La segunda parte va de una a los bombazos, las piezas más potentes de un catálogo intachable y revolucionario, con el fundamental «Discipline» (1981) como protagonista. Porque si «Waiting Man» nos sumerge en un trance, «The Sheltering Sky», «Frame by Frame», «Matte Kudasai» y «Elephant Talk» echan todo el Movistar Arena abajo. También es la ocasión para celebrar la justicia que, ¡por fin!, obtiene «Indiscipline». Jakko Jakszyk le dio un toque distinto durante el último ciclo de King Crimson, pero es LA canción de Belew. El «¡me gusta!» al final de Jakko, fue una sorpresa memorable para el mundo hispano. ¿Se acuerdan de aquel histórico fin de semana de octubre de 2019?. El «I like it!» de Adrian -un loco lindo-, en cambio, es un puñetazo en la cara. Te deja K.O., tirado en la lona. Como en el vinilo.
En el encore, volvemos a los ’70s cuando «Red» asoma igual de peligrosa que en su versión original, aunque reproduciendo el matiz ochentero que la vuelve nueva en cada pasada. Y la catarsis final de «Thela Hun Ginjeet», termina por echar abajo todo. Una fiesta en torno a la banda sonora de la Inmensa Minoría.

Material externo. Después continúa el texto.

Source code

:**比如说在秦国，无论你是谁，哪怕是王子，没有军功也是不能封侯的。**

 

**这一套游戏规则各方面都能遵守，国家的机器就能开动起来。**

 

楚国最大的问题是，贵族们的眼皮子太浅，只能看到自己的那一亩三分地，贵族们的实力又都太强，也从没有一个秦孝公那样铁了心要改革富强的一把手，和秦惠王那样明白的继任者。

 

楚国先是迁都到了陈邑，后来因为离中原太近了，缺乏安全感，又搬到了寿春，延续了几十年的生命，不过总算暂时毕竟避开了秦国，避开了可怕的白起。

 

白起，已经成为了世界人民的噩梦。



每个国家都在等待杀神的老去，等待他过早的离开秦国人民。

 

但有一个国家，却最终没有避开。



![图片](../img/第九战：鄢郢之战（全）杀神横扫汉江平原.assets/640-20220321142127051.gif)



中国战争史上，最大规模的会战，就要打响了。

Imposible, o al menos eso parece, encontrar las palabras adecuadas para lo que significa King Crimson y evoca Beat en estos tiempos. El rock que progresa hasta lo impensado. El rock que pone atención hacia un lugar donde otros de su generación apenas miraron de reojo. A King Crimson en los ’80s le bastó recurrir a un ropaje de tres colores para grabar a fuego su huella. A Beat, en cambió, le bastan dos horas y 10 minutos para transformar esos tres colores en un par ruidoso de perfección y emoción.